BÖLÜM ÜÇ
Steph ile kulübe gitmemizin üzerinden bir ay geçti ve nihayet dönem sınavlarımı bitirdim. Bir hafta daha sürem var, çünkü bir projem var ve sonra okul tamamen bitecek. Sonunda mezun olacağım ve doktor olarak stajıma başlayacağım.
Yazın başındaydık, hava çok sıcaktı ve şehrin en popüler restoranlarından biri olan V°I°P'te yarı zamanlı garson olarak çalışmak hiç de kolay değildi. Beyaz gömleğimin altında terin biriktiğini hissedebiliyordum; alnımı sürekli silmem gerekiyordu ve makyajımın bu noktada bir felaket olduğundan emindim.
"Normani, altı ve dokuz numaralı masalar lütfen."
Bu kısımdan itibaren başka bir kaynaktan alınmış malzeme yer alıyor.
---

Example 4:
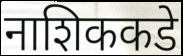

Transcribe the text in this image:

नाशिककडे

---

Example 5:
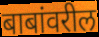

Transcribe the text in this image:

बाबांवरील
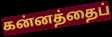
கன்னத்தைப்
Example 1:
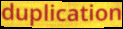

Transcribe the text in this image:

duplication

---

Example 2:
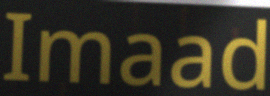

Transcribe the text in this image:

Imaad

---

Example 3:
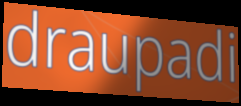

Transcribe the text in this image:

draupadi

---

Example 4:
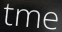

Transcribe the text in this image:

tme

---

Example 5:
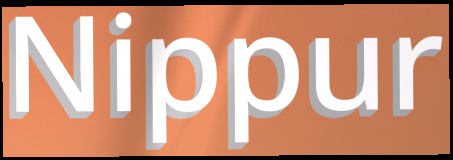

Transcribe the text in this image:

Nippur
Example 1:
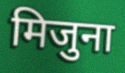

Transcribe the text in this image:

मिजुना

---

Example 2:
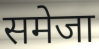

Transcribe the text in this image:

समेजा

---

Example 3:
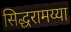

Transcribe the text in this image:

सिद्धरामय्या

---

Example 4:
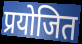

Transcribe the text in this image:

प्रयोजित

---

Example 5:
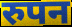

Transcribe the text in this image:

रुपन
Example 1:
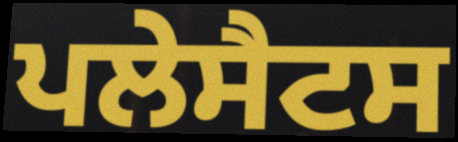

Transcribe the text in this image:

ਪਲੇਸੈਟਸ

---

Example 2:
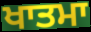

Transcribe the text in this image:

ਖਾਤਮਾ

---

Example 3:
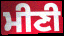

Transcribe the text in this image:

ਮੀਣੀ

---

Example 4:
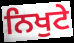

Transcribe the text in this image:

ਨਿਖੁਟੇ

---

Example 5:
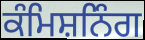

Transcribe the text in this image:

ਕੰਮਿਸ਼ਨਿੰਗ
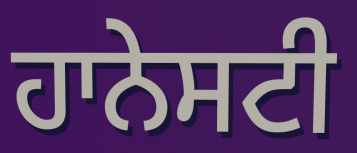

"Hemen geliyorum, Bayan Smith," dedim ve ona gülümsedim, o da zarifçe gülümsememi geri çevirdi. O, restoranın müdürü ve çok iyi ve nazik biri, bu da hem çalışanların hem de müşterilerin onu sevmesini sağlıyor.
Paslanmaz çelik bir yüzeyde sıralanmış dört tabağı işaret ederken mutfakta onunla buluştum. Dört tabağı da ellerimde dengelemeyi başardım ve mutfak kapılarına doğru yürüdüm, sonra geri geri yürüyerek kapılardan çıktım.
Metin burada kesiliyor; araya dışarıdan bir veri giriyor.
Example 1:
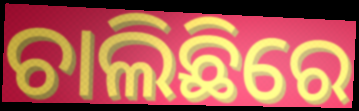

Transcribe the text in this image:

ଚାଲିଛିରେ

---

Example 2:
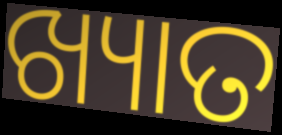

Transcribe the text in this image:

ଖ୍ୟାତ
Tabakları ikinci masaya koydum ve terli ellerimi önlüğümün önüne sildim. Restoranın resepsiyonisti Selena'nın bir çifti karşılayıp yönlendirdiğini gördüm. Onların düzenli müşteriler olduğunu görünce gülümsedim. Onlara bir masa verildi. Not defterimi önlüğümün cebinden çıkarıp yüzümde bir gülümsemeyle yanlarına yürüdüm. Not defterini açarak siparişlerini almak için hazırlandım.
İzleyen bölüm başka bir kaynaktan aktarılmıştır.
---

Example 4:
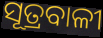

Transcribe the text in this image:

ସୂତ୍ରବାଳୀ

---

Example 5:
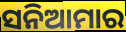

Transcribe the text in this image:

ସନିଆମାର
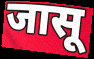
जासू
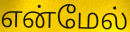
என்மேல்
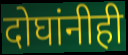
दोघांनीही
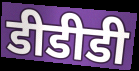
डीडीडी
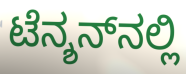
ಟೆನ್ಶನ್‌ನಲ್ಲಿ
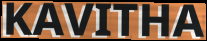
KAVITHA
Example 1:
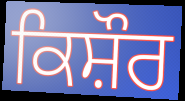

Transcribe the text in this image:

ਕਿਸ਼ੌਰ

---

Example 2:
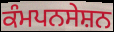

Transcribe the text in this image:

ਕੰਮਪਨਸੇਸ਼ਨ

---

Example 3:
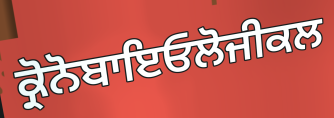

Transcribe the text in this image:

ਕ੍ਰੋਨੋਬਾਇਓਲੋਜੀਕਲ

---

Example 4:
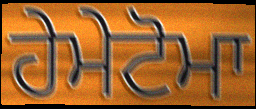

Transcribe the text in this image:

ਹੇਮੇਟੋਮਾ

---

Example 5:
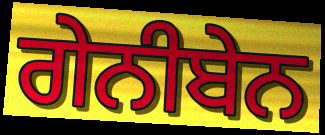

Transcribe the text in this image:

ਗੇਨੀਬੇਨ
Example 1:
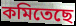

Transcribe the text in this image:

কমিতেছে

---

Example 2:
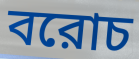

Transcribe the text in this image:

বরোচ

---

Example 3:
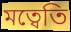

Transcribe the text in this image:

মত্বেতি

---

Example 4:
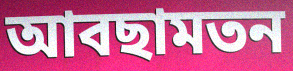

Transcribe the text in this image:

আবছামতন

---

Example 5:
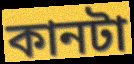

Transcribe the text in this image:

কানটা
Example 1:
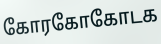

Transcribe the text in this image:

கோரகோகோடக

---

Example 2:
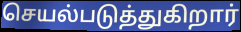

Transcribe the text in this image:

செயல்படுத்துகிறார்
"İyi akşamlar, Bay ve Bayan Williams. VIP'e hoş geldiniz. Bugün size ne getirebilirim?" diye sordum, hala gülümseyerek.
"Merhaba Mani, bugün çok iyi görünüyorsun," dedi Bayan Williams, bana gülümseyerek.
"Bundan şüpheliyim ama siz muhteşem görünüyorsunuz. Özel bir gün mü?" diye sordum.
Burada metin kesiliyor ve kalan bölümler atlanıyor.